The "sequence-connected" version you have should be true of all connected spaces, though. However, the converse is not true. I'm not sure what you're asking...were you trying to prove it?

Any path-connected set is connected, any open connected set is path connected, any closed connected set is path connected.

Here's a puzzle I concocted several years ago: Find 2 sets P and Q, both contained in the closed square in R² with vertices at (1,1), (-1,1), (-1,-1), and (1, -1) such that:
a) P contains (1,1) and (-1,-1) while Q contains (-1, 1) and (1, -1)
b) P and Q are both connected sets
c) P and Q are disjoint.

This can be done by defining P and Q as the graphs of two functions such that the graphs are connected but NOT path connected.

 

[rudinreader]

any closed connected set is path connected.

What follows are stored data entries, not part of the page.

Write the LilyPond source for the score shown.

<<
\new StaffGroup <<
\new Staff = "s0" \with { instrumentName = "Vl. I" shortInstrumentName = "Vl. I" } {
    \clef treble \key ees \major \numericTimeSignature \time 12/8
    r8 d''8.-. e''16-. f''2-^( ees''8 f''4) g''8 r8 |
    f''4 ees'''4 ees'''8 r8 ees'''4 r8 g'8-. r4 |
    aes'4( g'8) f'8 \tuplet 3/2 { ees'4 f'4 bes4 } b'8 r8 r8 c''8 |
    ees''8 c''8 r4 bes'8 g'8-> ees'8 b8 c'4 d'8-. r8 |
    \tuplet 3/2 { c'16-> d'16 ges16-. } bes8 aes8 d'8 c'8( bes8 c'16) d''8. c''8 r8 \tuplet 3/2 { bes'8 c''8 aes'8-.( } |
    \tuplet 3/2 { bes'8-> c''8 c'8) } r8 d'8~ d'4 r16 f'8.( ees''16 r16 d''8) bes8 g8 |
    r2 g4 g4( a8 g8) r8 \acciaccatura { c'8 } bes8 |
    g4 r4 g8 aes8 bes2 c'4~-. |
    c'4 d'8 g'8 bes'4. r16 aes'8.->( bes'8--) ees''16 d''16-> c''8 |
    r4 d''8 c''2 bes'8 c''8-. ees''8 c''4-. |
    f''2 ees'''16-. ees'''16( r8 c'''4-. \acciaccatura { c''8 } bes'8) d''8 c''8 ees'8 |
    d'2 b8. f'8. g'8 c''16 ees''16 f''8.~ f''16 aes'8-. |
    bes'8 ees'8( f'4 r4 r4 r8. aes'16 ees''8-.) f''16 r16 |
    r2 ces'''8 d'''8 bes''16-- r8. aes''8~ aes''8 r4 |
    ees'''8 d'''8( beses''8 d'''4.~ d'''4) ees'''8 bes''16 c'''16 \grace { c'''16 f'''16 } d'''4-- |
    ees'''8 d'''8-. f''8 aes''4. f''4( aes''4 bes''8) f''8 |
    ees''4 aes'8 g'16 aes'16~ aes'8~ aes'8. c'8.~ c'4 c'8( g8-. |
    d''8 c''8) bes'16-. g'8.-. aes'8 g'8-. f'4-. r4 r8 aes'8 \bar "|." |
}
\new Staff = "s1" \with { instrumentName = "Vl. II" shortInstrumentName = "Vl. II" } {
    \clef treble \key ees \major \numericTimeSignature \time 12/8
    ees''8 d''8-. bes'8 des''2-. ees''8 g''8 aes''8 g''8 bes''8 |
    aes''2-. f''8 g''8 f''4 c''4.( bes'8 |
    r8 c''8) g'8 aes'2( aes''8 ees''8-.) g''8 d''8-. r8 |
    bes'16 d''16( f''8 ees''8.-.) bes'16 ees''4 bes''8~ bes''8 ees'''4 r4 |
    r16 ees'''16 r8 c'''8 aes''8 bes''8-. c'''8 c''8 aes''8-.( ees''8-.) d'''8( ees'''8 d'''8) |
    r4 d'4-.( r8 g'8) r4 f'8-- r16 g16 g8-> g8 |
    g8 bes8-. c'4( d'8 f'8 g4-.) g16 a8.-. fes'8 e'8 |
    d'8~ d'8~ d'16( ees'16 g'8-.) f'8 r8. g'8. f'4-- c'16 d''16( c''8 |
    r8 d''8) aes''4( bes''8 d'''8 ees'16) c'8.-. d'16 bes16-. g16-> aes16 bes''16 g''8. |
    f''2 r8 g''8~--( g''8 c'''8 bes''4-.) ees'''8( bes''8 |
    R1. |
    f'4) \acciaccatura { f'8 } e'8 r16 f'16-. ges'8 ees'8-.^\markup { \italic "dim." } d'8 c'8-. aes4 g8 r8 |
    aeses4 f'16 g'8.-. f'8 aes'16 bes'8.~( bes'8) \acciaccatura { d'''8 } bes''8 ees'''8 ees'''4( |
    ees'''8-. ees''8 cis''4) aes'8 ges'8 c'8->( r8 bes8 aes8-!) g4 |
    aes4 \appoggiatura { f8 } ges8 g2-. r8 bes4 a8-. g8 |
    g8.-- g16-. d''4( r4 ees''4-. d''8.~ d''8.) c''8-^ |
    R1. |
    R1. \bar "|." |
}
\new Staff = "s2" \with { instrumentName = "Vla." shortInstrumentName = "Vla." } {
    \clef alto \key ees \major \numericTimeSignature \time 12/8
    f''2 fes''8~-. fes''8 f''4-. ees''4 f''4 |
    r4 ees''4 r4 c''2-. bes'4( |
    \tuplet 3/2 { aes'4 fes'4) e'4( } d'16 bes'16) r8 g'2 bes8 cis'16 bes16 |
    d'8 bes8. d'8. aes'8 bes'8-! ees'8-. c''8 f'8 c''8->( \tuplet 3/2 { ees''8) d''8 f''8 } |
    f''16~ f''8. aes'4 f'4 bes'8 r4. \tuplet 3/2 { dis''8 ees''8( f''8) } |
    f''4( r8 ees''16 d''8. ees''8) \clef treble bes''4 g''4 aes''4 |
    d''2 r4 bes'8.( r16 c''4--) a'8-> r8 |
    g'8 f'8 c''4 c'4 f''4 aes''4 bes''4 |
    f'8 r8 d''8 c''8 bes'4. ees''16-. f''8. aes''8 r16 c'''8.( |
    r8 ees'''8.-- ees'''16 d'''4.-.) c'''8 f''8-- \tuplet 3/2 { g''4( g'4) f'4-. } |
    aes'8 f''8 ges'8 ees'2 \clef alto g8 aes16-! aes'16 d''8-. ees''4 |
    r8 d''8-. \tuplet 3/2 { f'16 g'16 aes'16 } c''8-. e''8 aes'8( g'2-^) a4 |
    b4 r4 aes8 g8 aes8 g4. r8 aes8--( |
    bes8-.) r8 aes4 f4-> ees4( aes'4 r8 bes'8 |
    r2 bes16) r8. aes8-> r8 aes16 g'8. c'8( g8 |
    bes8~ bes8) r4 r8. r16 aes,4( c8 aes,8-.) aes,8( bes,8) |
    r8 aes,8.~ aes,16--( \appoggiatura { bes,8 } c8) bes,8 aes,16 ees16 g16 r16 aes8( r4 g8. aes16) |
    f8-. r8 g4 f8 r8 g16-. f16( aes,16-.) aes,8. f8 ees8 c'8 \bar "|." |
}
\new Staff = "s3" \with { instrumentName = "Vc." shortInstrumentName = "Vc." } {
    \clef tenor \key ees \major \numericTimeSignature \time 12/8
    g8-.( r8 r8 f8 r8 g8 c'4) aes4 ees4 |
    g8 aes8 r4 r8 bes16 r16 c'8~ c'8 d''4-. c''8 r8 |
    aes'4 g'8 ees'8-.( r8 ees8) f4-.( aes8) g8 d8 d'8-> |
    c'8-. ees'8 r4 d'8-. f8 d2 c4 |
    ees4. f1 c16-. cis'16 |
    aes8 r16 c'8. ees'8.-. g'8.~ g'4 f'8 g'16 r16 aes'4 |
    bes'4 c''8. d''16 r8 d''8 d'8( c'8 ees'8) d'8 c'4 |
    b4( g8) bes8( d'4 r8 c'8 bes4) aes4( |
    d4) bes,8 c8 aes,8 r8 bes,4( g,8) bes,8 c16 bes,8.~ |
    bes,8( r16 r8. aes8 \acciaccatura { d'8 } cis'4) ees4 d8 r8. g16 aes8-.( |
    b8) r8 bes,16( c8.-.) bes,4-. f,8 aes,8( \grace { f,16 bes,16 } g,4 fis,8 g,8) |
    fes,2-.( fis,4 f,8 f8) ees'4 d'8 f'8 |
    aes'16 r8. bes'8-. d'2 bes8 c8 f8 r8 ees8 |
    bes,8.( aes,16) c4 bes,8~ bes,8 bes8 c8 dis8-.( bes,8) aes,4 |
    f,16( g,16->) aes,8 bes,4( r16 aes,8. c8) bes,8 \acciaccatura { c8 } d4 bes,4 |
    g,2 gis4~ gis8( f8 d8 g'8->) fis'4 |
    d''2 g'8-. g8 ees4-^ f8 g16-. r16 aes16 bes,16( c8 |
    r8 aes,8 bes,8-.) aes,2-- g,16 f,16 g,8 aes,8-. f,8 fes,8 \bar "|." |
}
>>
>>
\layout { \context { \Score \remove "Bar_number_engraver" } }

I assume that's a typo. Because the "closed topologists sine curve" is a closed connected set that is not path connected.

Your puzzle is interesting, but I don't see the trick in constructing the said P and Q. Any more hints without giving it away?

 

[HallsofIvy]

I wish it were a typo! I just plain mis-spoke. Thanks for the correction.

Make the middle part of each path a variation on y= sin(1/x) (is that the "topologists sine curve" you were referring to?). multiply by, say, 0.95 to keep it inside the square and add or subtract 0.03 to get them "miss" each other.